BU DÖNGÜ KIRILABİLİR Mİ?
Elbette. Ancak çözüm mucize diyetlerde ya da tek bir takviyede değil. Çözüm, beslenmeyi yeniden temel bir ihtiyaç olarak ele almakta. Düzenli öğünler, yeterli protein, liften zengin sebzeler, gerçek ve sade gıdalar… Beden bu temel ihtiyaçlar karşılandığında kendini onarma kapasitesini yeniden devreye sokar. Dayanıklılık geri gelir; enerji artar, toparlanma hızlanır.
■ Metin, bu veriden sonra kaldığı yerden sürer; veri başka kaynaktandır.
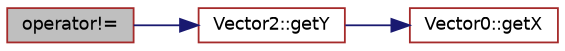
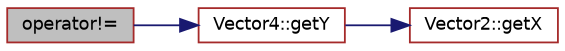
  digraph {
    rankdir=LR
    node [color=brown fillcolor=white fontname=Helvetica fontsize=10 shape=record style=filled]
    edge [color=midnightblue fontname=Helvetica fontsize=10 labelfontname=Helvetica labelfontsize=10 style=solid]
    n1 [fillcolor=grey75 fontcolor=black height=0.2 label="operator!=" width=0.4]
-   n2 [height=0.2 label="Vector2::getY" width=0.4]
-   n3 [height=0.2 label="Vector0::getX" width=0.4]
+   n2 [height=0.2 label="Vector4::getY" width=0.4]
+   n3 [height=0.2 label="Vector2::getX" width=0.4]
    n1 -> n2
    n2 -> n3
  }
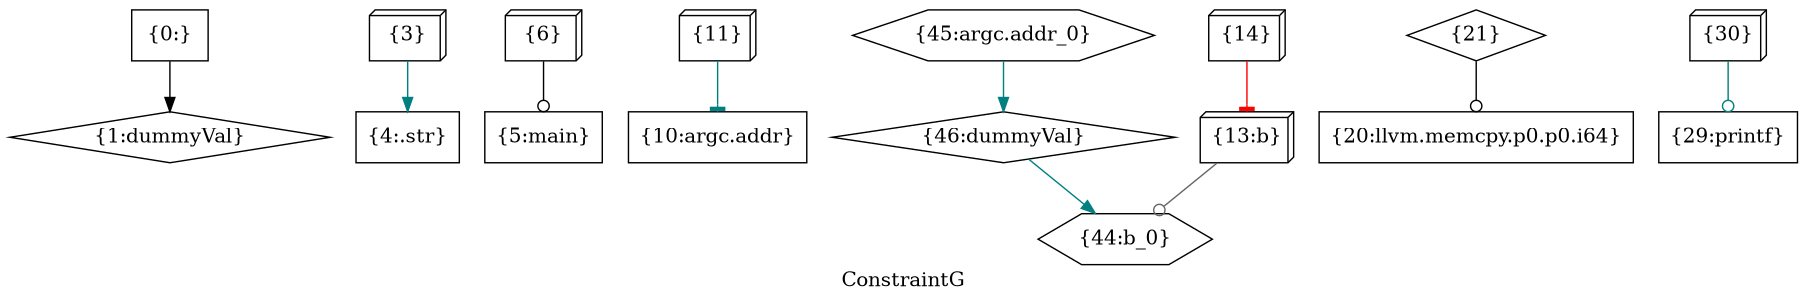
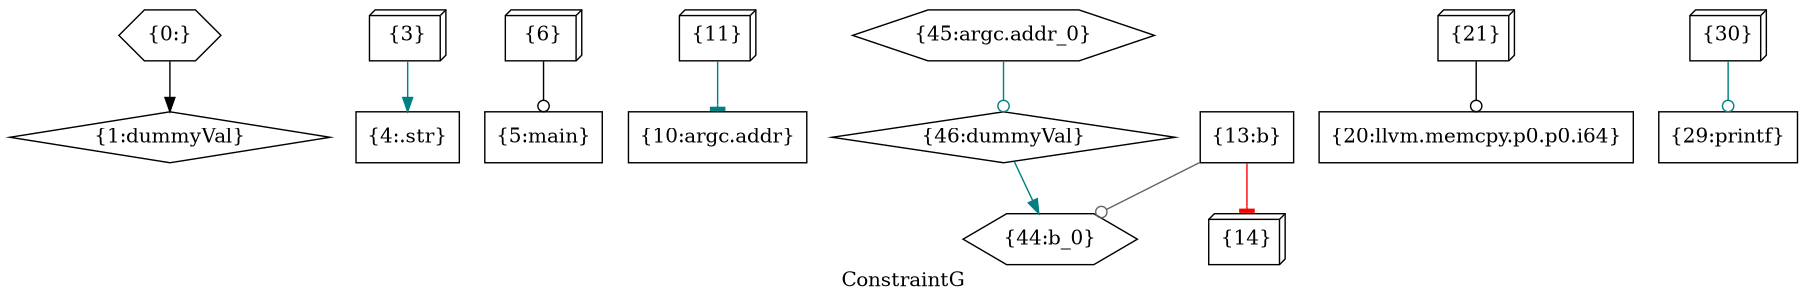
  digraph {
    label=ConstraintG
    node [shape=box]
    edge [arrowhead=normal color=teal]
-   n1 [label="{0:}"]
+   n1 [label="{0:}" shape=hexagon]
    n2 [label="{1:dummyVal}" shape=diamond]
    n3 [label="{3}" shape=box3d]
    n4 [label="{4:.str}"]
    n5 [label="{5:main}"]
    n6 [label="{6}" shape=box3d]
    n7 [label="{10:argc.addr}"]
    n8 [label="{45:argc.addr_0}" shape=hexagon]
    n9 [label="{46:dummyVal}" shape=diamond]
    n10 [label="{44:b_0}" shape=hexagon]
    n11 [label="{11}" shape=box3d]
-   n12 [label="{13:b}" shape=box3d]
+   n12 [label="{13:b}"]
    n13 [label="{14}" shape=box3d]
    n14 [label="{20:llvm.memcpy.p0.p0.i64}"]
-   n15 [label="{21}" shape=diamond]
+   n15 [label="{21}" shape=box3d]
    n16 [label="{29:printf}"]
    n17 [label="{30}" shape=box3d]
    n1 -> n2 [color=black]
    n3 -> n4
    n6 -> n5 [arrowhead=odot color=black]
-   n8 -> n9
+   n8 -> n9 [arrowhead=odot]
    n9 -> n10
    n11 -> n7 [arrowhead=tee]
    n12 -> n10 [arrowhead=odot color=gray40]
-   n13 -> n12 [arrowhead=tee color=red]
+   n12 -> n13 [arrowhead=tee color=red]
    n15 -> n14 [arrowhead=odot color=black]
    n17 -> n16 [arrowhead=odot]
  }
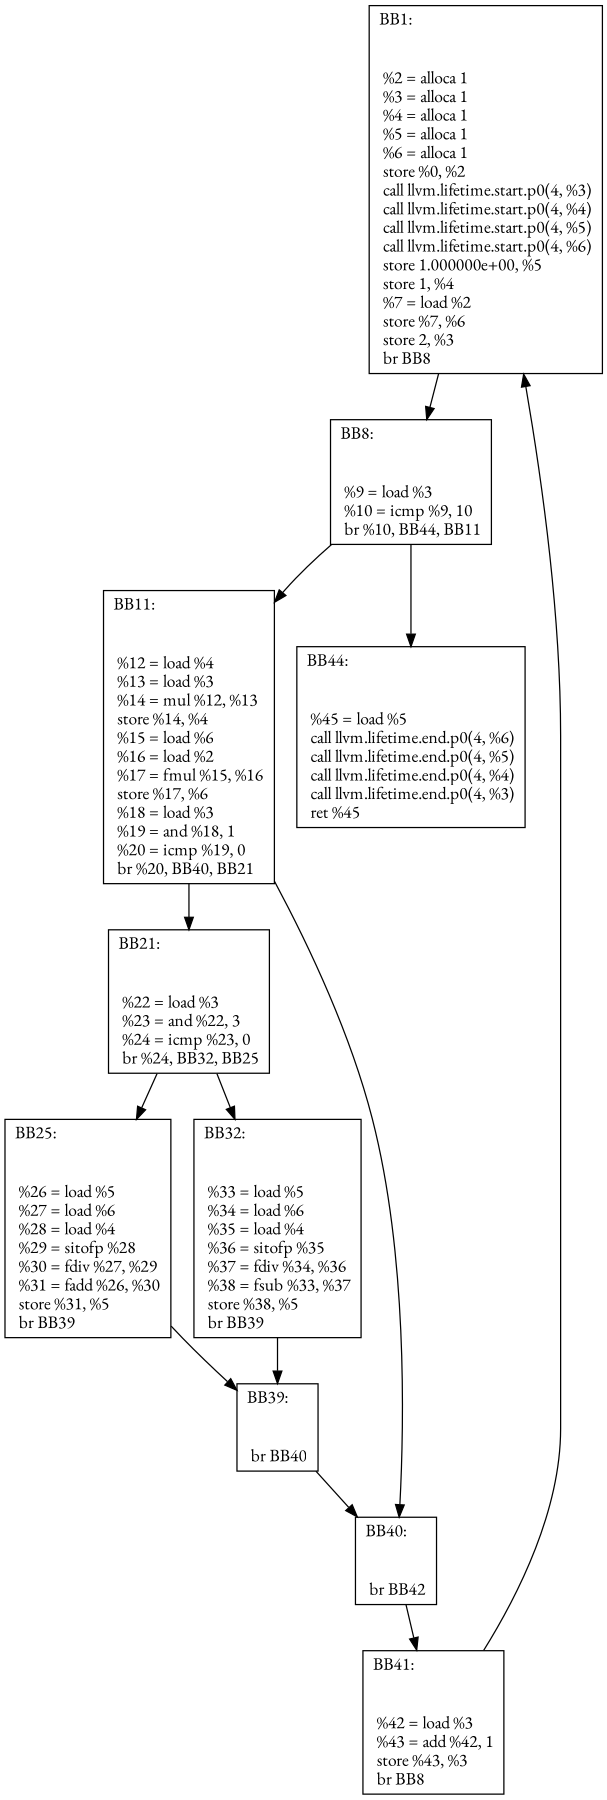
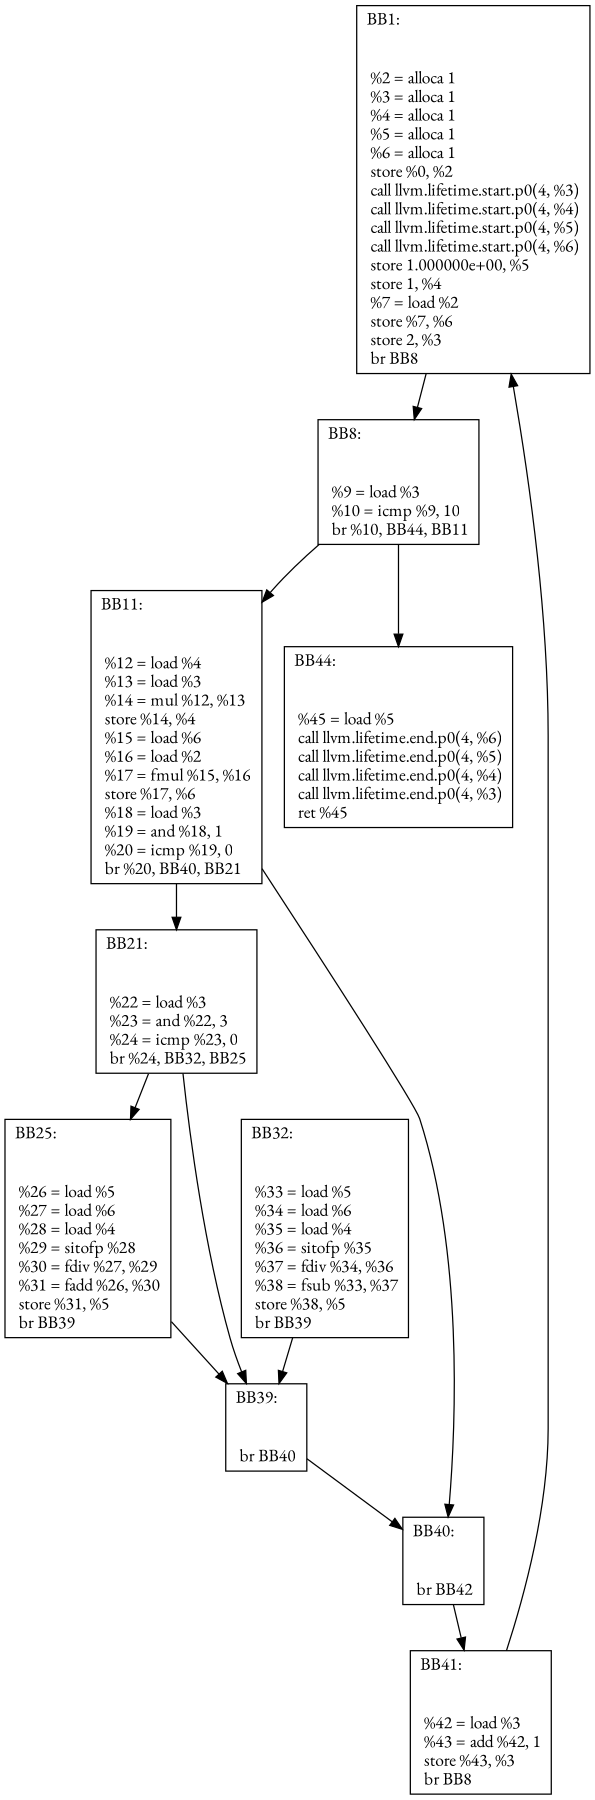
  digraph {
    fontname="EB Garamond"
    node [fontname="EB Garamond" shape=record]
    edge [fontname="EB Garamond"]
    n1 [label="{BB1:\l\l\n	 %2 = alloca  1\l	 %3 = alloca  1\l	 %4 = alloca  1\l	 %5 = alloca  1\l	 %6 = alloca  1\l	 store  %0,  %2\l	 call llvm.lifetime.start.p0(4, %3)\l	 call llvm.lifetime.start.p0(4, %4)\l	 call llvm.lifetime.start.p0(4, %5)\l	 call llvm.lifetime.start.p0(4, %6)\l	 store  1.000000e+00,  %5\l	 store  1,  %4\l	 %7 = load  %2\l	 store  %7,  %6\l	 store  2,  %3\l	 br BB8\l	}"]
    n2 [label="{BB8:\l\l\n	 %9 = load  %3\l	 %10 = icmp  %9,  10\l	 br %10, BB44, BB11\l	}"]
    n3 [label="{BB11:\l\l\n	 %12 = load  %4\l	 %13 = load  %3\l	 %14 = mul  %12,  %13\l	 store  %14,  %4\l	 %15 = load  %6\l	 %16 = load  %2\l	 %17 = fmul  %15,  %16\l	 store  %17,  %6\l	 %18 = load  %3\l	 %19 = and  %18,  1\l	 %20 = icmp  %19,  0\l	 br %20, BB40, BB21\l	}"]
    n4 [label="{BB44:\l\l\n	 %45 = load  %5\l	 call llvm.lifetime.end.p0(4, %6)\l	 call llvm.lifetime.end.p0(4, %5)\l	 call llvm.lifetime.end.p0(4, %4)\l	 call llvm.lifetime.end.p0(4, %3)\l	 ret %45\l	}"]
    n5 [label="{BB21:\l\l\n	 %22 = load  %3\l	 %23 = and  %22,  3\l	 %24 = icmp  %23,  0\l	 br %24, BB32, BB25\l	}"]
    n6 [label="{BB40:\l\l\n	 br BB42\l	}"]
    n7 [label="{BB25:\l\l\n	 %26 = load  %5\l	 %27 = load  %6\l	 %28 = load  %4\l	 %29 = sitofp  %28\l	 %30 = fdiv  %27,  %29\l	 %31 = fadd  %26,  %30\l	 store  %31,  %5\l	 br BB39\l	}"]
    n8 [label="{BB32:\l\l\n	 %33 = load  %5\l	 %34 = load  %6\l	 %35 = load  %4\l	 %36 = sitofp  %35\l	 %37 = fdiv  %34,  %36\l	 %38 = fsub  %33,  %37\l	 store  %38,  %5\l	 br BB39\l	}"]
    n9 [label="{BB41:\l\l\n	 %42 = load  %3\l	 %43 = add  %42,  1\l	 store  %43,  %3\l	 br BB8\l	}"]
    n10 [label="{BB39:\l\l\n	 br BB40\l	}"]
    n1 -> n2
    n2 -> n3
    n2 -> n4
    n3 -> n5
    n3 -> n6
    n5 -> n7
-   n5 -> n8
+   n5 -> n10
    n6 -> n9
    n7 -> n10
    n8 -> n10
    n9 -> n1
    n10 -> n6
  }
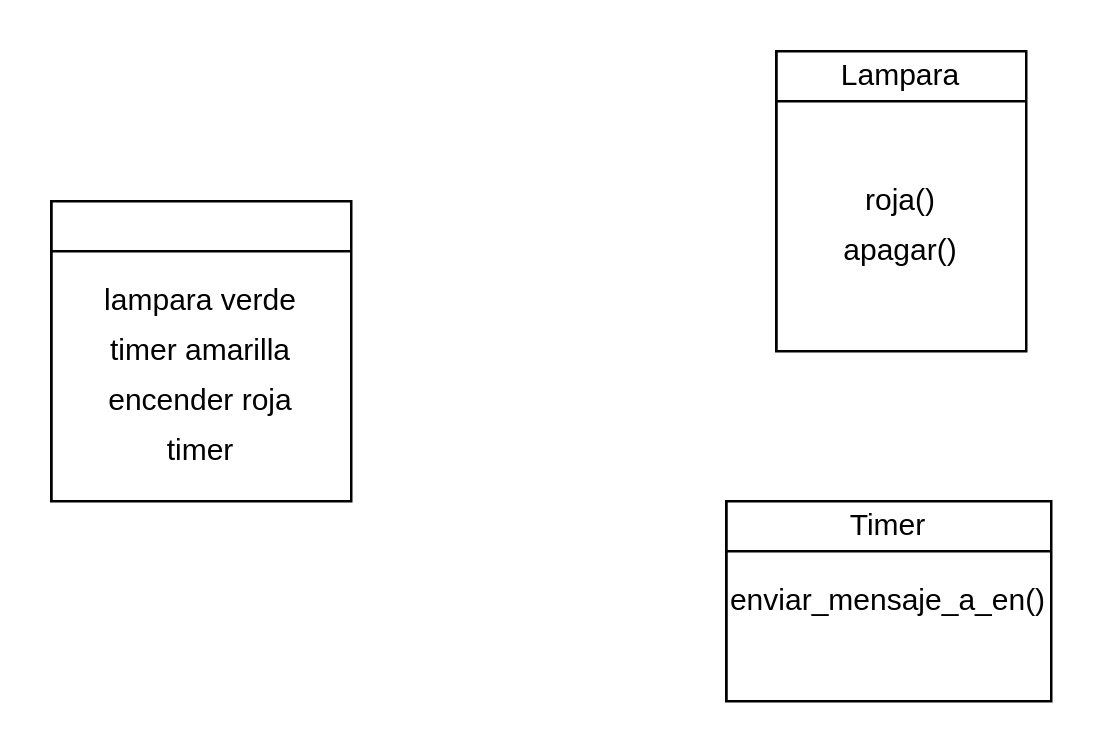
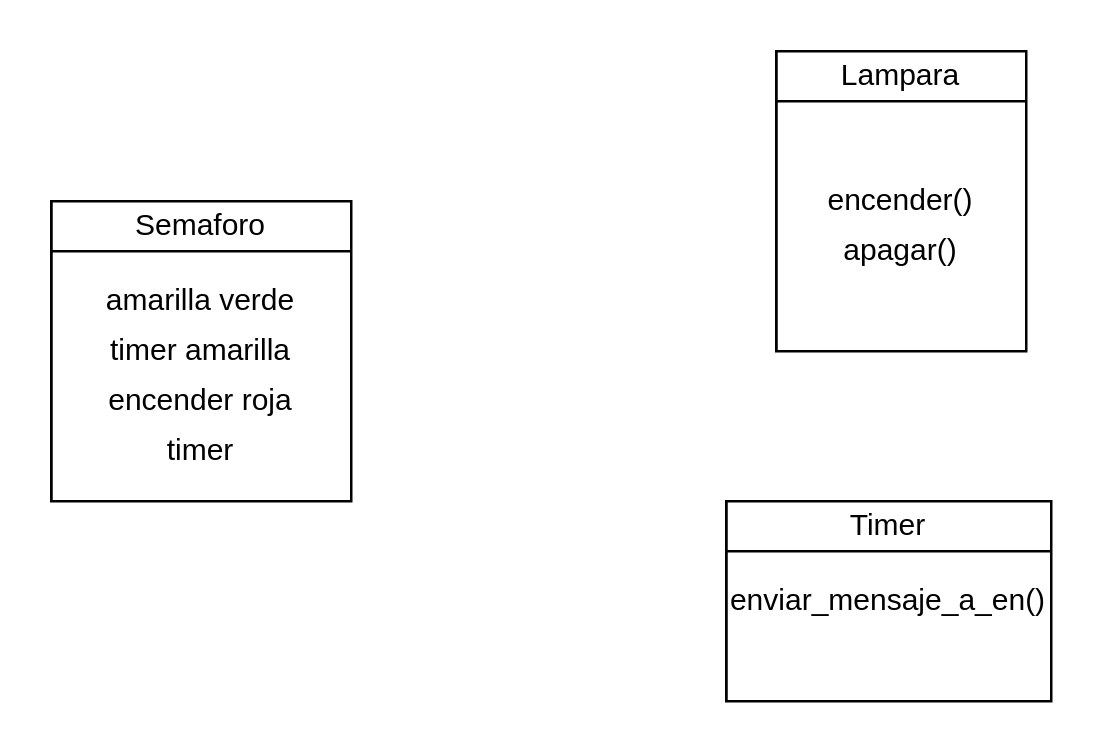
  <mxCell id="0" />
  <mxCell id="1" parent="0" />
  <mxCell id="2" value="" style="shape=internalStorage;whiteSpace=wrap;html=1;backgroundOutline=1;dx=0;dy=20;" vertex="1" parent="1"><mxGeometry x="20" y="80" width="120" height="120" as="geometry" /></mxCell>
- <mxCell id="4" value="lampara verde" style="text;html=1;strokeColor=none;fillColor=none;align=center;verticalAlign=middle;whiteSpace=wrap;rounded=0;" vertex="1" parent="1"><mxGeometry x="20" y="110" width="120" height="20" as="geometry" /></mxCell>
+ <mxCell id="3" value="Semaforo" style="text;html=1;strokeColor=none;fillColor=none;align=center;verticalAlign=middle;whiteSpace=wrap;rounded=0;" vertex="1" parent="1"><mxGeometry x="20" y="80" width="120" height="20" as="geometry" /></mxCell>
+ <mxCell id="4" value="amarilla verde" style="text;html=1;strokeColor=none;fillColor=none;align=center;verticalAlign=middle;whiteSpace=wrap;rounded=0;" vertex="1" parent="1"><mxGeometry x="20" y="110" width="120" height="20" as="geometry" /></mxCell>
  <mxCell id="5" value="timer amarilla" style="text;html=1;strokeColor=none;fillColor=none;align=center;verticalAlign=middle;whiteSpace=wrap;rounded=0;" vertex="1" parent="1"><mxGeometry x="20" y="130" width="120" height="20" as="geometry" /></mxCell>
  <mxCell id="6" value="encender roja" style="text;html=1;strokeColor=none;fillColor=none;align=center;verticalAlign=middle;whiteSpace=wrap;rounded=0;" vertex="1" parent="1"><mxGeometry x="20" y="150" width="120" height="20" as="geometry" /></mxCell>
  <mxCell id="7" value="timer" style="text;html=1;strokeColor=none;fillColor=none;align=center;verticalAlign=middle;whiteSpace=wrap;rounded=0;" vertex="1" parent="1"><mxGeometry x="20" y="170" width="120" height="20" as="geometry" /></mxCell>
  <mxCell id="8" value="" style="shape=internalStorage;whiteSpace=wrap;html=1;backgroundOutline=1;dx=0;dy=20;" vertex="1" parent="1"><mxGeometry x="310" y="20" width="100" height="120" as="geometry" /></mxCell>
  <mxCell id="9" value="Lampara" style="text;html=1;strokeColor=none;fillColor=none;align=center;verticalAlign=middle;whiteSpace=wrap;rounded=0;" vertex="1" parent="1"><mxGeometry x="310" y="20" width="100" height="20" as="geometry" /></mxCell>
- <mxCell id="10" value="roja()" style="text;html=1;strokeColor=none;fillColor=none;align=center;verticalAlign=middle;whiteSpace=wrap;rounded=0;" vertex="1" parent="1"><mxGeometry x="310" y="70" width="100" height="20" as="geometry" /></mxCell>
+ <mxCell id="10" value="encender()" style="text;html=1;strokeColor=none;fillColor=none;align=center;verticalAlign=middle;whiteSpace=wrap;rounded=0;" vertex="1" parent="1"><mxGeometry x="310" y="70" width="100" height="20" as="geometry" /></mxCell>
  <mxCell id="11" value="apagar()" style="text;html=1;strokeColor=none;fillColor=none;align=center;verticalAlign=middle;whiteSpace=wrap;rounded=0;" vertex="1" parent="1"><mxGeometry x="310" y="90" width="100" height="20" as="geometry" /></mxCell>
  <mxCell id="12" value="" style="shape=internalStorage;whiteSpace=wrap;html=1;backgroundOutline=1;dx=0;dy=20;" vertex="1" parent="1"><mxGeometry x="290" y="200" width="130" height="80" as="geometry" /></mxCell>
  <mxCell id="13" value="Timer" style="text;html=1;strokeColor=none;fillColor=none;align=center;verticalAlign=middle;whiteSpace=wrap;rounded=0;" vertex="1" parent="1"><mxGeometry x="290" y="200" width="130" height="20" as="geometry" /></mxCell>
  <mxCell id="14" value="enviar_mensaje_a_en()" style="text;html=1;strokeColor=none;fillColor=none;align=center;verticalAlign=middle;whiteSpace=wrap;rounded=0;" vertex="1" parent="1"><mxGeometry x="315" y="230" width="80" height="20" as="geometry" /></mxCell>
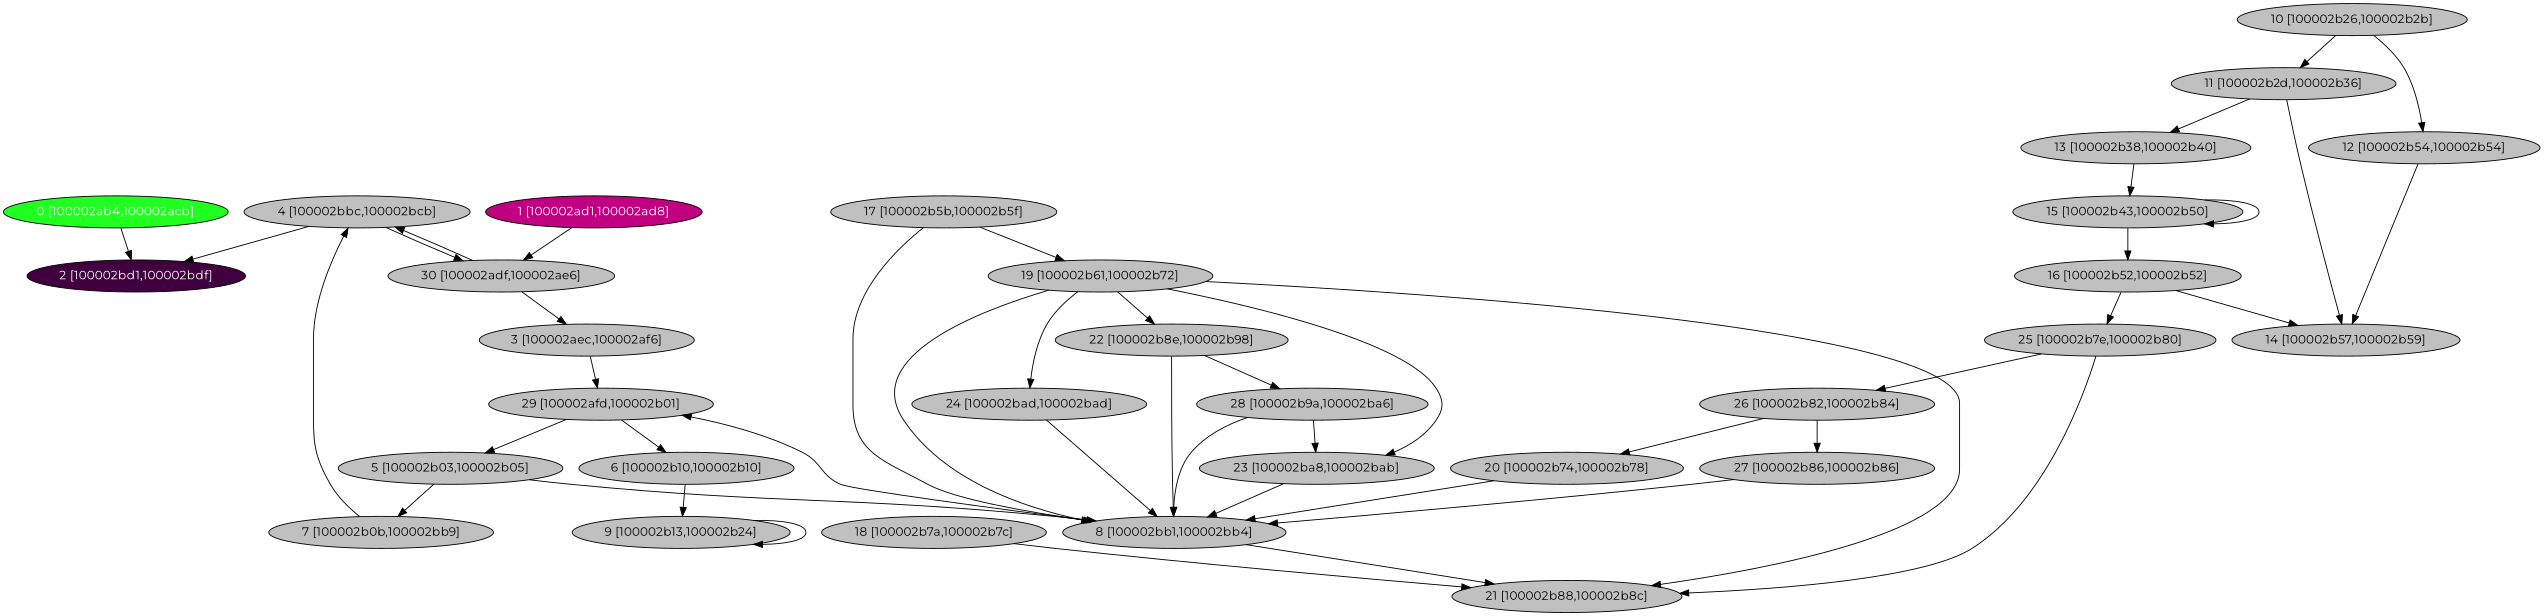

Bugün yaşadığımız bu “eskisi gibi değilim” hissi aslında bir uyarıdır. Vücut, daha fazla bastırılmak değil, daha iyi beslenmek istiyordur. Daha az kural, daha çok denge; daha az mükemmeliyet, daha fazla süreklilik talep ediyordur. Sağlıklı olmak, her zaman güçlü hissetmek değil; ihtiyaçları zamanında fark edebilmek ve onlara cevap verebilmektir.
Belki de doğru soru şudur:
Vücudumuz gerçekten eskisi kadar dayanıklı değil mi, yoksa biz onu artık yeterince beslemiyor muyuz?